:: EXERCISE DESCRIPTION ::
Your answer must be the lines from the top of the listing below through the line that holds "G04 #@! TF.SameCoordinates,PX8e18f40PY848f8c0*", retyped exactly, with no pictures.
━━━━━━━━━━━━━━━━
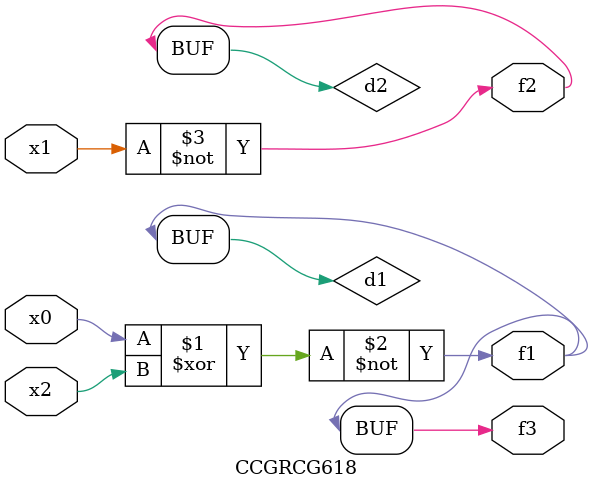
<source format=v>
module CCGRCG618(
	input x0, x1, x2,
	output f1, f2, f3
);

	wire d1, d2, d3;

	xnor (d1, x0, x2);
	nand (d2, x1);
	nor (d3, x1, x2);
	assign f1 = d1;
	assign f2 = d2;
	assign f3 = d1;
endmodule

</source>
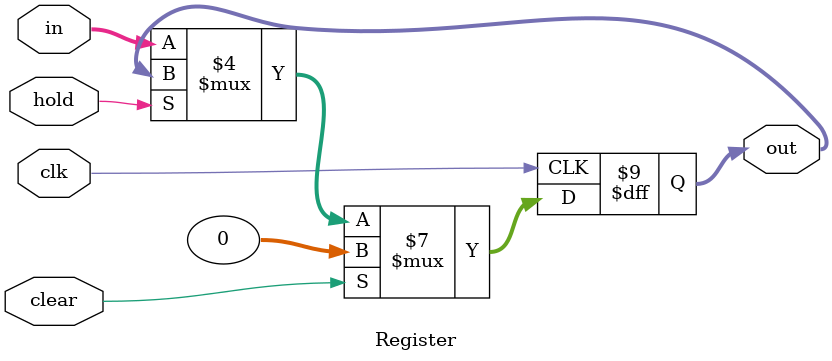
<source format=sv>
`timescale 1ns / 1ps

module Register(
    input clk,
    input [31:0] in,
    input clear,
    input hold,
    output logic [31:0] out = 0
    );

    always_ff @(posedge clk) begin
        
        if(clear) out <= 0;
        else if(hold) out <= out;
        else out <= in;

    end
    
endmodule
</source>
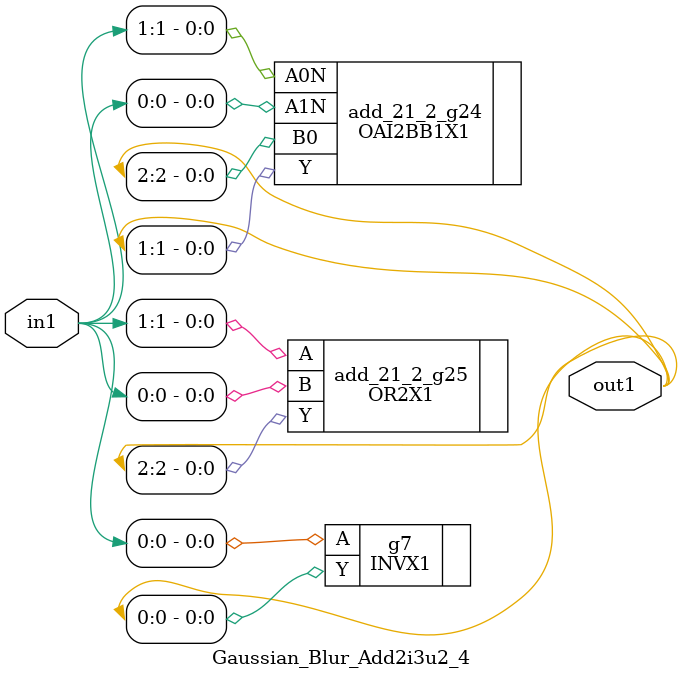
<source format=v>
`timescale 1ps / 1ps


module Gaussian_Blur_Add2i3u2_4(in1, out1);
  input [1:0] in1;
  output [2:0] out1;
  wire [1:0] in1;
  wire [2:0] out1;
  INVX1 g7(.A (in1[0]), .Y (out1[0]));
  OAI2BB1X1 add_21_2_g24(.A0N (in1[1]), .A1N (in1[0]), .B0 (out1[2]),
       .Y (out1[1]));
  OR2X1 add_21_2_g25(.A (in1[1]), .B (in1[0]), .Y (out1[2]));
endmodule


</source>
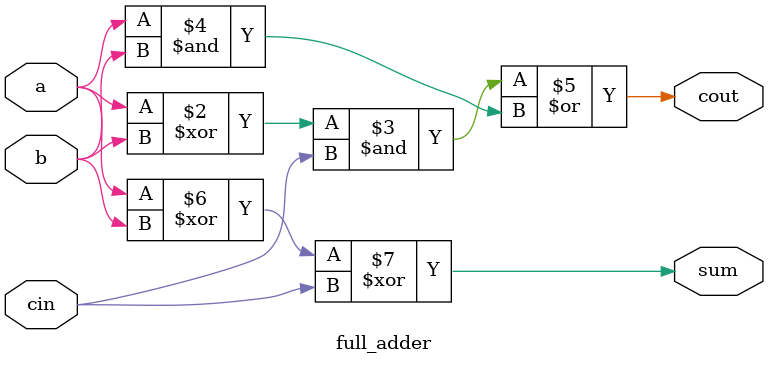
<source format=v>
module full_adder
(
  input   a,
  input   b,
  input   cin,

  output  reg cout,
  output  reg sum
);

always @(*) begin
 cout = ((a^b)&cin)|(a&b);
 sum = (a^b^cin);
end

endmodule

</source>
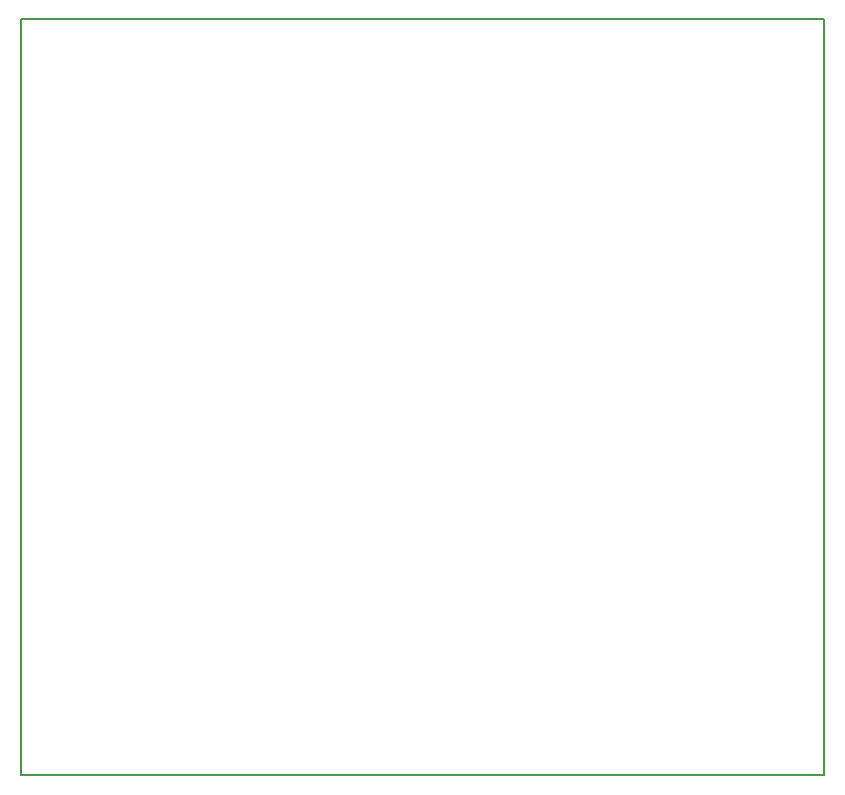
<source format=gbr>
G04 #@! TF.GenerationSoftware,KiCad,Pcbnew,(5.0.1)-4*
G04 #@! TF.CreationDate,2021-02-12T09:32:39+01:00*
G04 #@! TF.ProjectId,R_partiteur,52E97061727469746575722E6B696361,rev?*
G04 #@! TF.SameCoordinates,PX8e18f40PY848f8c0*
G04 #@! TF.FileFunction,Profile,NP*
%FSLAX46Y46*%
G04 Gerber Fmt 4.6, Leading zero omitted, Abs format (unit mm)*
G04 Created by KiCad (PCBNEW (5.0.1)-4) date 12/02/2021 09:32:39*
%MOMM*%
%LPD*%
G01*
G04 APERTURE LIST*
%ADD10C,0.150000*%
G04 APERTURE END LIST*
D10*
X0Y0D02*
X0Y64000000D01*
X68000000Y0D02*
X0Y0D01*
X68000000Y64000000D02*
X68000000Y0D01*
X0Y64000000D02*
X68000000Y64000000D01*
M02*

</source>
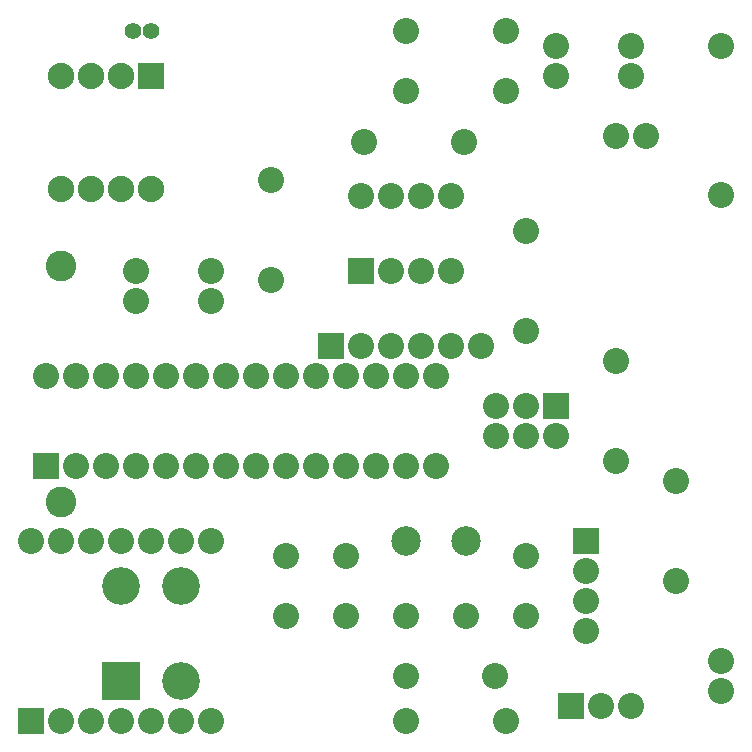
<source format=gbs>
G04*
G04 #@! TF.GenerationSoftware,Altium Limited,Altium Designer,21.7.2 (23)*
G04*
G04 Layer_Color=16711935*
%FSLAX25Y25*%
%MOIN*%
G70*
G04*
G04 #@! TF.SameCoordinates,C51BEDBB-060F-461C-9832-C8CE4485BB52*
G04*
G04*
G04 #@! TF.FilePolarity,Negative*
G04*
G01*
G75*
%ADD12C,0.05524*%
%ADD13R,0.08674X0.08674*%
%ADD14C,0.08674*%
%ADD15C,0.10249*%
%ADD16C,0.09855*%
%ADD17R,0.12611X0.12611*%
%ADD18C,0.12611*%
%ADD19C,0.08800*%
%ADD20R,0.08800X0.08800*%
%ADD21R,0.08674X0.08674*%
D12*
X-200000Y240000D02*
D03*
X-205906D02*
D03*
D13*
X-60000Y15000D02*
D03*
X-65000Y115000D02*
D03*
X-235000Y95000D02*
D03*
X-240000Y10158D02*
D03*
X-140000Y135000D02*
D03*
X-130000Y160000D02*
D03*
D14*
X-50000Y15000D02*
D03*
X-40000D02*
D03*
X-10000Y185394D02*
D03*
Y235000D02*
D03*
X-85000Y105000D02*
D03*
X-75000D02*
D03*
X-65000D02*
D03*
X-85000Y115000D02*
D03*
X-75000D02*
D03*
X-45000Y205000D02*
D03*
X-35000D02*
D03*
X-225000Y95000D02*
D03*
X-215000D02*
D03*
X-205000D02*
D03*
X-195000D02*
D03*
X-185000D02*
D03*
X-175000D02*
D03*
X-165000D02*
D03*
X-155000D02*
D03*
X-145000D02*
D03*
X-135000D02*
D03*
X-125000D02*
D03*
X-115000D02*
D03*
X-105000D02*
D03*
X-235000Y125000D02*
D03*
X-225000D02*
D03*
X-215000D02*
D03*
X-205000D02*
D03*
X-195000D02*
D03*
X-185000D02*
D03*
X-175000D02*
D03*
X-165000D02*
D03*
X-155000D02*
D03*
X-145000D02*
D03*
X-135000D02*
D03*
X-125000D02*
D03*
X-115000D02*
D03*
X-105000D02*
D03*
X-180000Y70000D02*
D03*
X-190000D02*
D03*
X-200000D02*
D03*
X-210000D02*
D03*
X-220000D02*
D03*
X-230000D02*
D03*
X-240000D02*
D03*
X-180000Y10158D02*
D03*
X-190000D02*
D03*
X-200000D02*
D03*
X-210000D02*
D03*
X-220000D02*
D03*
X-230000D02*
D03*
X-115000Y25000D02*
D03*
X-85472D02*
D03*
X-10000Y20000D02*
D03*
Y30000D02*
D03*
X-205000Y160000D02*
D03*
Y150000D02*
D03*
X-180000Y160000D02*
D03*
Y150000D02*
D03*
X-40000Y225000D02*
D03*
Y235000D02*
D03*
X-65000Y225000D02*
D03*
Y235000D02*
D03*
X-25000Y56535D02*
D03*
Y90000D02*
D03*
X-81535Y10000D02*
D03*
X-115000D02*
D03*
X-95535Y203000D02*
D03*
X-129000D02*
D03*
X-160000Y157000D02*
D03*
Y190465D02*
D03*
X-81535Y220000D02*
D03*
X-115000D02*
D03*
X-81535Y240000D02*
D03*
X-115000D02*
D03*
X-45000Y130000D02*
D03*
Y96535D02*
D03*
X-75000Y173465D02*
D03*
Y140000D02*
D03*
X-135000Y65000D02*
D03*
Y44921D02*
D03*
X-115079Y45000D02*
D03*
X-95000D02*
D03*
X-75000Y65000D02*
D03*
Y44921D02*
D03*
X-155000Y65079D02*
D03*
Y45000D02*
D03*
X-100000Y185000D02*
D03*
X-110000D02*
D03*
X-120000D02*
D03*
X-130000D02*
D03*
X-90000Y135000D02*
D03*
X-100000D02*
D03*
X-110000D02*
D03*
X-120000D02*
D03*
X-130000D02*
D03*
X-100000Y160000D02*
D03*
X-110000D02*
D03*
X-120000D02*
D03*
X-55000Y60000D02*
D03*
Y50000D02*
D03*
Y40000D02*
D03*
D15*
X-230000Y161740D02*
D03*
Y83000D02*
D03*
D16*
X-95000Y70000D02*
D03*
X-115079D02*
D03*
D17*
X-210000Y23504D02*
D03*
D18*
X-189921D02*
D03*
X-210000Y55000D02*
D03*
X-189921D02*
D03*
D19*
X-230000Y187500D02*
D03*
X-220000D02*
D03*
X-210000D02*
D03*
X-200000D02*
D03*
X-230000Y225000D02*
D03*
X-220000D02*
D03*
X-210000D02*
D03*
D20*
X-200000D02*
D03*
D21*
X-55000Y70000D02*
D03*
M02*

</source>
━━━━━━━━━━━━━━━━
:: WORKED SOLUTION ::
<source format=v>
module CCGRCG618(
	input x0, x1, x2,
	output f1, f2, f3
);

	wire d1, d2, d3;

	xnor (d1, x0, x2);
	nand (d2, x1);
	nor (d3, x1, x2);
	assign f1 = d1;
	assign f2 = d2;
	assign f3 = d1;
endmodule

</source>
<source format=sv>
`timescale 1ns / 1ps

module Register(
    input clk,
    input [31:0] in,
    input clear,
    input hold,
    output logic [31:0] out = 0
    );

    always_ff @(posedge clk) begin
        
        if(clear) out <= 0;
        else if(hold) out <= out;
        else out <= in;

    end
    
endmodule
</source>
<source format=v>
`timescale 1ps / 1ps


module Gaussian_Blur_Add2i3u2_4(in1, out1);
  input [1:0] in1;
  output [2:0] out1;
  wire [1:0] in1;
  wire [2:0] out1;
  INVX1 g7(.A (in1[0]), .Y (out1[0]));
  OAI2BB1X1 add_21_2_g24(.A0N (in1[1]), .A1N (in1[0]), .B0 (out1[2]),
       .Y (out1[1]));
  OR2X1 add_21_2_g25(.A (in1[1]), .B (in1[0]), .Y (out1[2]));
endmodule


</source>
<source format=v>
module full_adder
(
  input   a,
  input   b,
  input   cin,

  output  reg cout,
  output  reg sum
);

always @(*) begin
 cout = ((a^b)&cin)|(a&b);
 sum = (a^b^cin);
end

endmodule

</source>
<source format=gbr>
G04 #@! TF.GenerationSoftware,KiCad,Pcbnew,(5.0.1)-4*
G04 #@! TF.CreationDate,2021-02-12T09:32:39+01:00*
G04 #@! TF.ProjectId,R_partiteur,52E97061727469746575722E6B696361,rev?*
G04 #@! TF.SameCoordinates,PX8e18f40PY848f8c0*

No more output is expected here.